I’m back!! Happy to announce we survived the first month with a newborn. Even happier to announce I’ve stuck with the cloth nappy routine since we arrived home from hospital.
Seeing people are only vaguely aware of the whole cloth nappy thing, I thought I’d share with you exactly what’s involved.
The nappy station
Here I have a few covers set up ready to go, plus all my spare liners. I use Green Nappy Co nappies (and Bubblebubs All-In-Two nappies as backup). I use these brands because they are Australian owned AND made. There are also the usual bum wipes (I use biodegradeable natural ones). You can also use nappy liners for your cloth nappies which makes the clean up process much easier (the liner catches the poo for easy disposal). These liners are Peapods and are toilet flushable and biodegradable.
I have two bins; one to hold soiled cloth nappies, the other to hold rubbish (soiled bum wipes etc). I chose pedal opening bins with a lid. Inside the bin is a bucket with a handle. It is kept dry (you do not soak cloth nappies).
I also have Moltex Oko biodegradable eco nappies for occasional use. I’m currently using them at night while my baby is recovering from nappy rash. These nappies have amazing eco credentials however they are three times the cost of a Huggies nappy! (Moltex Oko nappies are around 70c each, Huggies nappies are around 25c each).
Putting a nappy on
This is relatively easy. It depends what kind of cloth nappy you use, but The Green Nappy Co nappy is a fitted system with an insert that simply sits in the nappy cover. I have all my covers set up with an insert ready to go. Often you can reuse the cover and just put a new insert in. There is the option to also place a liner on top of the insert. Above is a great video that shows how the nappy works.
Removing a nappy
I open the nappy and remove the liner (if using) – placing it in the rubbish bin ready to be flushed down the toilet later (if you use a flushable liner). I then remove the insert, placing it in the nappy bin (note the importance of a pedal opening bin!). I check the nappy cover for spills. If its clear I grab a new insert (and new liner, if using) and place it inside the nappy and then place the nappy back on the baby.
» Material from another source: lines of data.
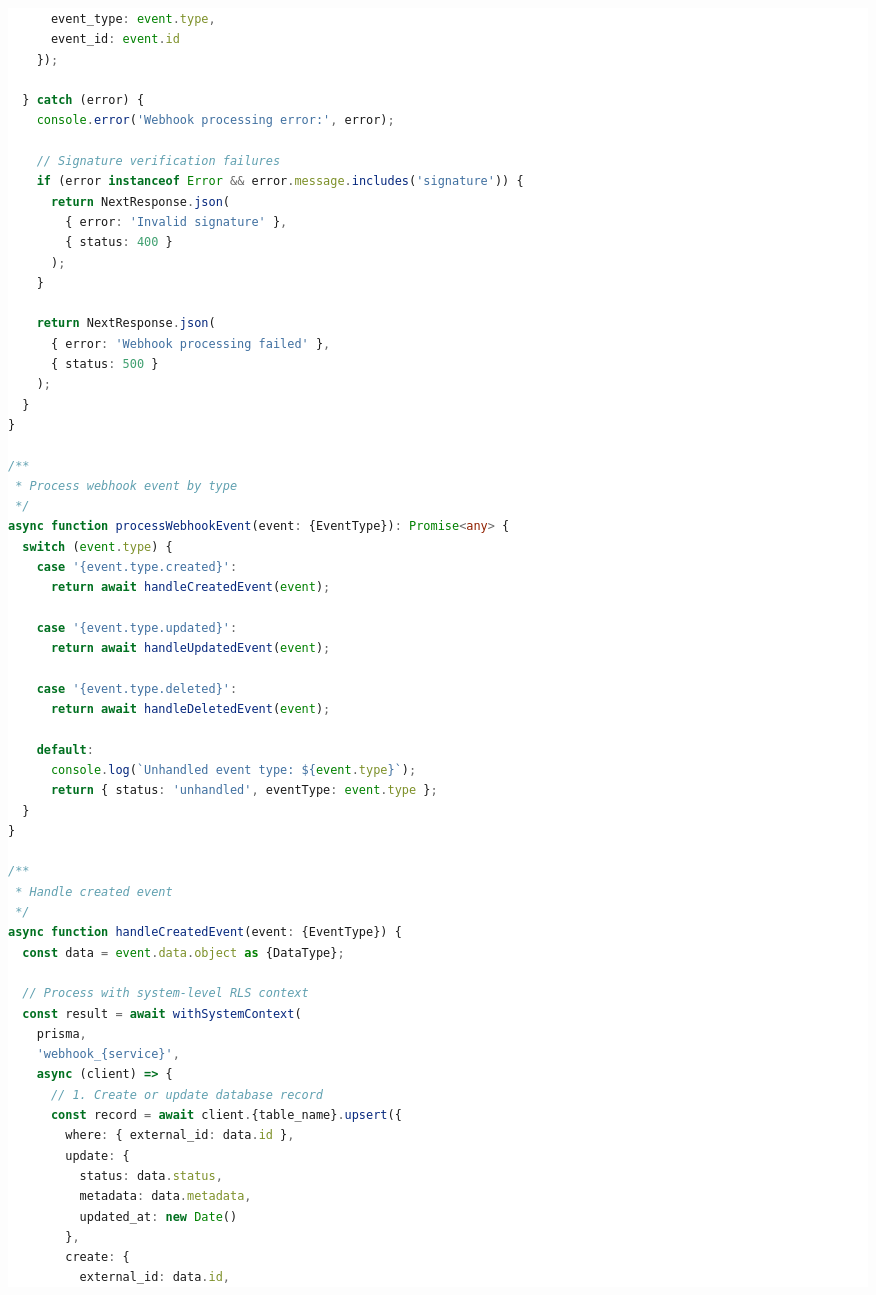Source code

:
 ```typescript
      event_type: event.type,
      event_id: event.id
    });

  } catch (error) {
    console.error('Webhook processing error:', error);

    // Signature verification failures
    if (error instanceof Error && error.message.includes('signature')) {
      return NextResponse.json(
        { error: 'Invalid signature' },
        { status: 400 }
      );
    }

    return NextResponse.json(
      { error: 'Webhook processing failed' },
      { status: 500 }
    );
  }
}

/**
 * Process webhook event by type
 */
async function processWebhookEvent(event: {EventType}): Promise<any> {
  switch (event.type) {
    case '{event.type.created}':
      return await handleCreatedEvent(event);

    case '{event.type.updated}':
      return await handleUpdatedEvent(event);

    case '{event.type.deleted}':
      return await handleDeletedEvent(event);

    default:
      console.log(`Unhandled event type: ${event.type}`);
      return { status: 'unhandled', eventType: event.type };
  }
}

/**
 * Handle created event
 */
async function handleCreatedEvent(event: {EventType}) {
  const data = event.data.object as {DataType};

  // Process with system-level RLS context
  const result = await withSystemContext(
    prisma,
    'webhook_{service}',
    async (client) => {
      // 1. Create or update database record
      const record = await client.{table_name}.upsert({
        where: { external_id: data.id },
        update: {
          status: data.status,
          metadata: data.metadata,
          updated_at: new Date()
        },
        create: {
          external_id: data.id,
```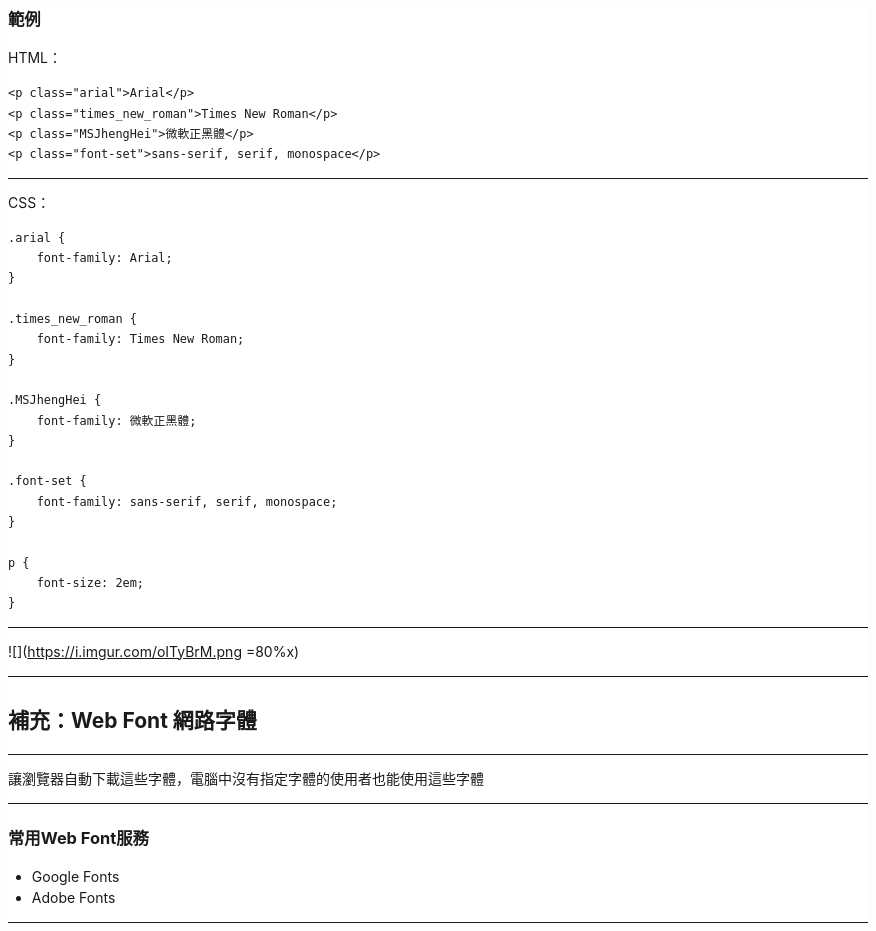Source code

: 
### 範例

HTML：
```htmlembedded=
<p class="arial">Arial</p>
<p class="times_new_roman">Times New Roman</p>
<p class="MSJhengHei">微軟正黑體</p>
<p class="font-set">sans-serif, serif, monospace</p>
```

---

CSS：
```css=
.arial {
    font-family: Arial;
}

.times_new_roman {
    font-family: Times New Roman;
}

.MSJhengHei {
    font-family: 微軟正黑體;
}

.font-set {
    font-family: sans-serif, serif, monospace;
}

p {
    font-size: 2em;
}
```

---

![](https://i.imgur.com/oITyBrM.png =80%x)

---

## 補充：Web Font 網路字體

---

讓瀏覽器自動下載這些字體，電腦中沒有指定字體的使用者也能使用這些字體

---

### 常用Web Font服務
* Google Fonts
* Adobe Fonts

---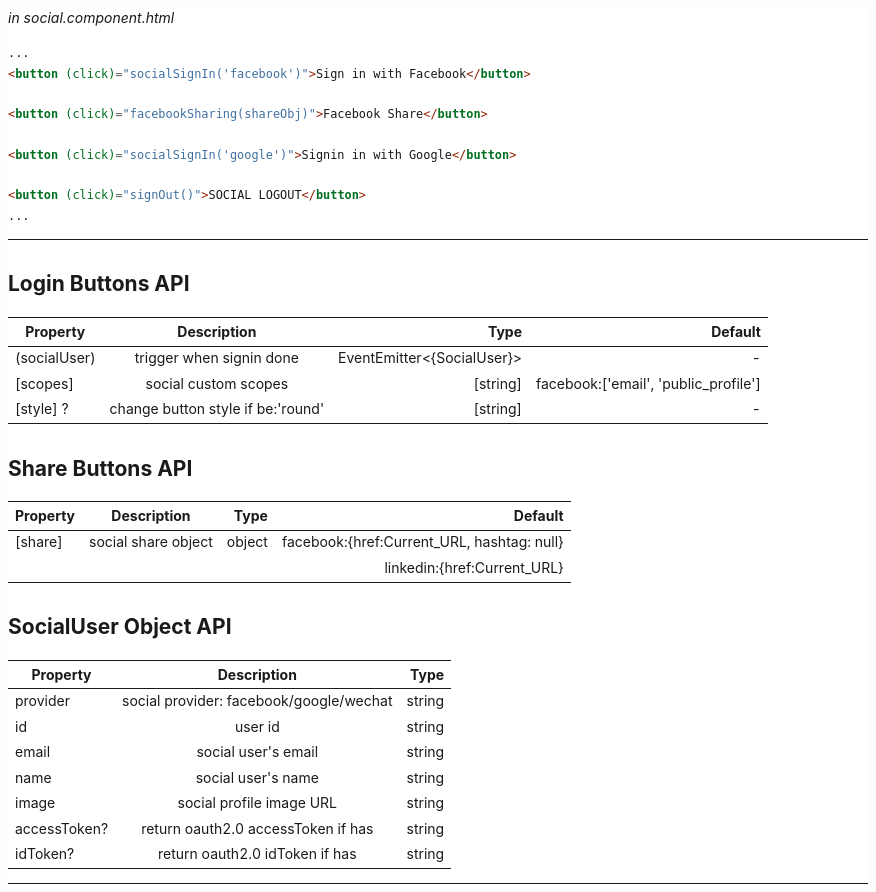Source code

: *in social.component.html*

```html
...
<button (click)="socialSignIn('facebook')">Sign in with Facebook</button>

<button (click)="facebookSharing(shareObj)">Facebook Share</button>  

<button (click)="socialSignIn('google')">Signin in with Google</button>  
	
<button (click)="signOut()">SOCIAL LOGOUT</button>
...
```

----
## Login Buttons API
| Property    |      Description                 |  Type                     |   Default               |
|-------------|:--------------------------------:|--------------------------:|------------------------:|
| (socialUser)|  trigger when signin done        | EventEmitter<{SocialUser}>|     -                   |
| [scopes]    |  social custom scopes            |   [string]                |     facebook:['email', 'public_profile'] |
|  [style] ?  |  change button style if be:'round'    |   [string]                |     -                   |

## Share Buttons API
| Property    |      Description                 |  Type                     |   Default               |
|-------------|:--------------------------------:|--------------------------:|------------------------:|
| [share]     |  social share object             |   object                  |     facebook:{href:Current_URL, hashtag: null} |
|             |                                  |                           |     linkedin:{href:Current_URL}    |


## SocialUser Object API
| Property    |      Description                 |  Type                     | 
|-------------|:--------------------------------:|--------------------------:|
| provider    |  social provider: facebook/google/wechat |   string          |    
| id          |  user id                         |   string                  |  
| email       |  social user's email             |   string                  |  
| name        |  social user's name              |   string                  |  
| image       |  social profile image URL        |   string                  |    
| accessToken?|  return oauth2.0 accessToken if has     |   string           |  
| idToken?    |  return oauth2.0 idToken if has  |   string                  | 

----

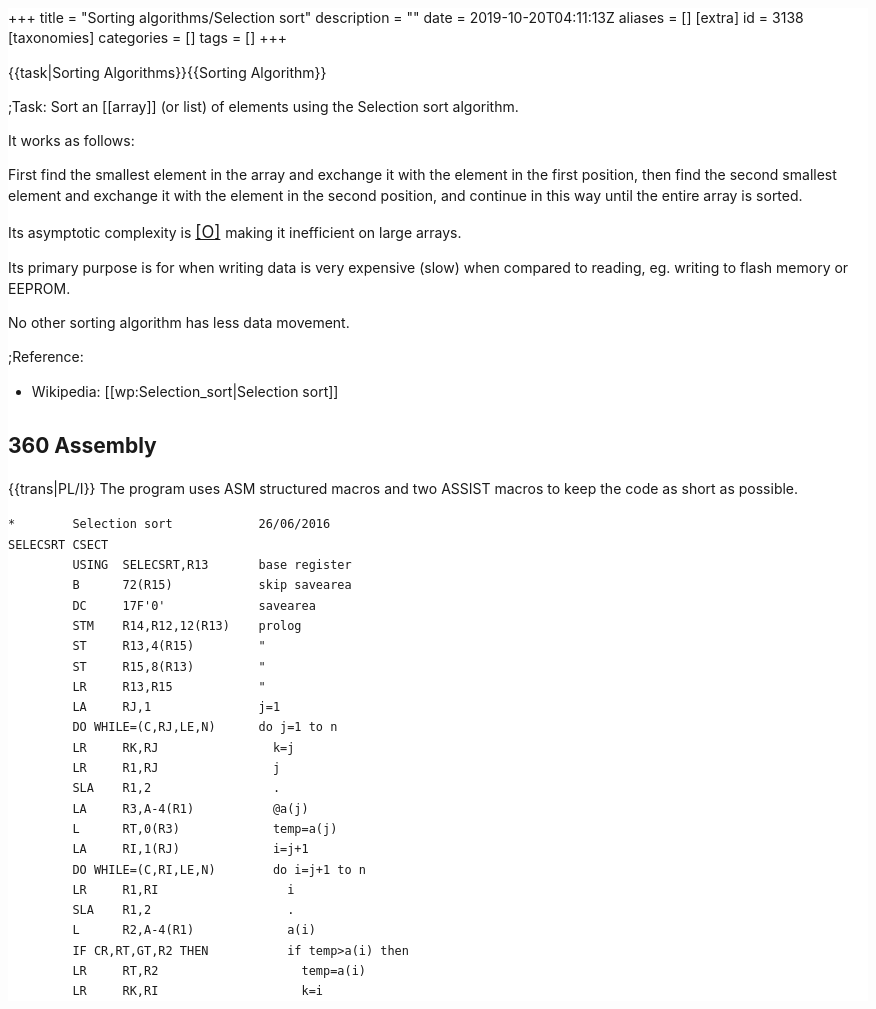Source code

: +++
title = "Sorting algorithms/Selection sort"
description = ""
date = 2019-10-20T04:11:13Z
aliases = []
[extra]
id = 3138
[taxonomies]
categories = []
tags = []
+++

{{task|Sorting Algorithms}}{{Sorting Algorithm}}

;Task:
Sort an [[array]] (or list) of elements using the Selection sort algorithm. 


It works as follows:

First find the smallest element in the array and exchange it with the element in the first position, then find the second smallest element and exchange it with the element in the second position, and continue in this way until the entire array is sorted. 


Its asymptotic complexity is   <big> [[O]](n<sup>2</sup>) </big>   making it inefficient on large arrays. 

Its primary purpose is for when writing data is very expensive (slow) when compared to reading, eg. writing to flash memory or EEPROM. 

No other sorting algorithm has less data movement.


;Reference:
* Wikipedia:   [[wp:Selection_sort|Selection sort]]





## 360 Assembly

{{trans|PL/I}}
The program uses ASM structured macros and two ASSIST macros to keep the code as short as possible. 

```360asm
*        Selection sort            26/06/2016
SELECSRT CSECT
         USING  SELECSRT,R13       base register
         B      72(R15)            skip savearea
         DC     17F'0'             savearea
         STM    R14,R12,12(R13)    prolog
         ST     R13,4(R15)         "
         ST     R15,8(R13)         " 
         LR     R13,R15            "
         LA     RJ,1               j=1
         DO WHILE=(C,RJ,LE,N)      do j=1 to n
         LR     RK,RJ                k=j
         LR     R1,RJ                j
         SLA    R1,2                 .
         LA     R3,A-4(R1)           @a(j)   
         L      RT,0(R3)             temp=a(j)   
         LA     RI,1(RJ)             i=j+1
         DO WHILE=(C,RI,LE,N)        do i=j+1 to n
         LR     R1,RI                  i
         SLA    R1,2                   .
         L      R2,A-4(R1)             a(i)
         IF CR,RT,GT,R2 THEN           if temp>a(i) then
         LR     RT,R2                    temp=a(i)
         LR     RK,RI                    k=i
```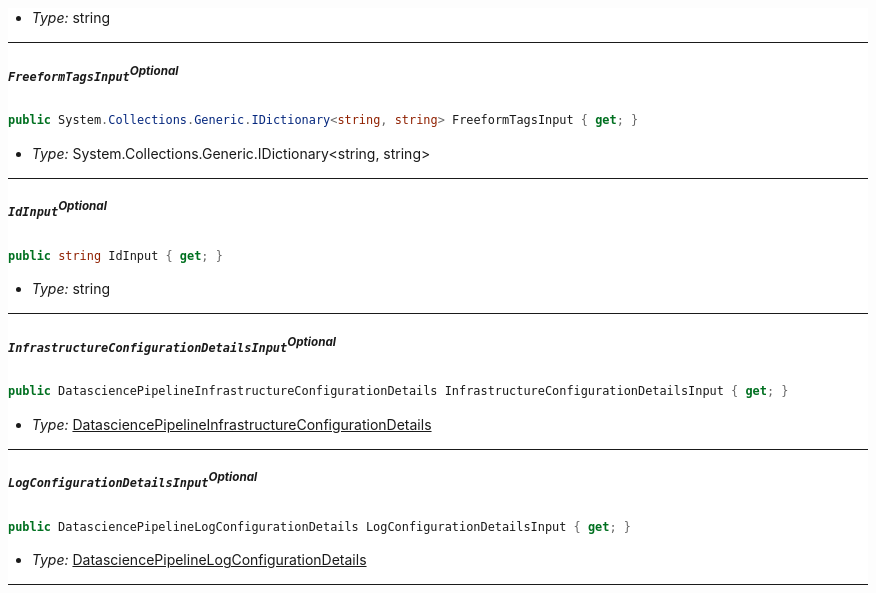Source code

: - *Type:* string

---

##### `FreeformTagsInput`<sup>Optional</sup> <a name="FreeformTagsInput" id="rhizo-co-terraform-provider-oci.datasciencePipeline.DatasciencePipeline.property.freeformTagsInput"></a>

```csharp
public System.Collections.Generic.IDictionary<string, string> FreeformTagsInput { get; }
```

- *Type:* System.Collections.Generic.IDictionary<string, string>

---

##### `IdInput`<sup>Optional</sup> <a name="IdInput" id="rhizo-co-terraform-provider-oci.datasciencePipeline.DatasciencePipeline.property.idInput"></a>

```csharp
public string IdInput { get; }
```

- *Type:* string

---

##### `InfrastructureConfigurationDetailsInput`<sup>Optional</sup> <a name="InfrastructureConfigurationDetailsInput" id="rhizo-co-terraform-provider-oci.datasciencePipeline.DatasciencePipeline.property.infrastructureConfigurationDetailsInput"></a>

```csharp
public DatasciencePipelineInfrastructureConfigurationDetails InfrastructureConfigurationDetailsInput { get; }
```

- *Type:* <a href="#rhizo-co-terraform-provider-oci.datasciencePipeline.DatasciencePipelineInfrastructureConfigurationDetails">DatasciencePipelineInfrastructureConfigurationDetails</a>

---

##### `LogConfigurationDetailsInput`<sup>Optional</sup> <a name="LogConfigurationDetailsInput" id="rhizo-co-terraform-provider-oci.datasciencePipeline.DatasciencePipeline.property.logConfigurationDetailsInput"></a>

```csharp
public DatasciencePipelineLogConfigurationDetails LogConfigurationDetailsInput { get; }
```

- *Type:* <a href="#rhizo-co-terraform-provider-oci.datasciencePipeline.DatasciencePipelineLogConfigurationDetails">DatasciencePipelineLogConfigurationDetails</a>

---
If the nappy cover is soiled I put the whole thing in the nappy bin and get a fresh nappy cover & insert.
When the poo becomes more solid I’ll probably come up with an alternative system where I go and flush the liner soon after removing it. Or keeping it in the nappy and flushing it in the laundry toilet when I do the washing (if I can stand the smell after sitting there all day!).
You can choose to use a preventative nappy balm (preventing nappy rash) or a medicated cream if the baby is suffering or recovering from nappy rash. This is important as a wet cloth nappy can be slightly damp on baby’s bum which causes/irritates nappy rash. Disposables are very dry which is why we keep them for occasional use.
I wash my nappies every day. I only bought 4 newborn size covers which can easily all be soiled in one day. The more covers you have the less frequently you have to wash.
Every morning I remove the bucket from the bin and take it to the laundry. I stack the nappies in an inserts pile and covers pile. I then rinse any poo off into the sink. (This is only applicable while it’s runny newborn poo – once its more solid the liners should take care of the poo, which will be put in the toilet and there should be minimal rinsing). I put all the inserts into the washing machine and then fasten all the Velcro together on the covers before putting them in. As per the instructions I use low-chemical eco detergent and only a quarter of the recommended amount. As its winter and I’m not usually able to dry them in the sun, I use a warm wash on a long cycle. In summer I’ll use a cold wash and let the sun bleach the smell out.
I then wipe down the laundry bench and the inside of the bucket with an eco detergent spray. The bucket then goes back into the nursery (before I forget!!).
When the washing cycle is done I hang all the nappies out. The best (ideal) place is outside in the sun. Not only do they dry quicker, but the sun acts as a natural bleach which rids the nappies of any smell and actually bleaches stains out. Unfortunately for me its currently winter so I’ ve mainly had to hang them inside next to the heater.
Obviously I have to time the washing and hanging of the nappies around naps. I have on occasion put baby in a sling so I can get it done.
When my baby got nappy rash we put him into the eco nappies fulltime but quickly went through our small stockpile. I was annoyed to, as an emergency, go and buy a small packet of Huggies to get us through before we could get to the store that sold the eco nappies. I felt the most enormous guilt at each nappy change. The rubbish piled high and I thought about how that was going to take 100 years to break down – how the nappies would probably outlive my baby. This kind of reasoning is how I came to choose using cloth nappies.
I’d say having cloth nappies takes about a maximum of half an hour of my day more than disposables would. It’s really not that much considering how much landfill I’m saving the environment!
I’d love to know if anyone has a better system in place? It’s funny how you come up with your own systems without much guidance even if it’s not the most efficient). Heck, I had only changed a few nappies in my life before having my own baby let alone figuring out a cloth nappy routine! This system came into place after some trial and error but it seems to work for me!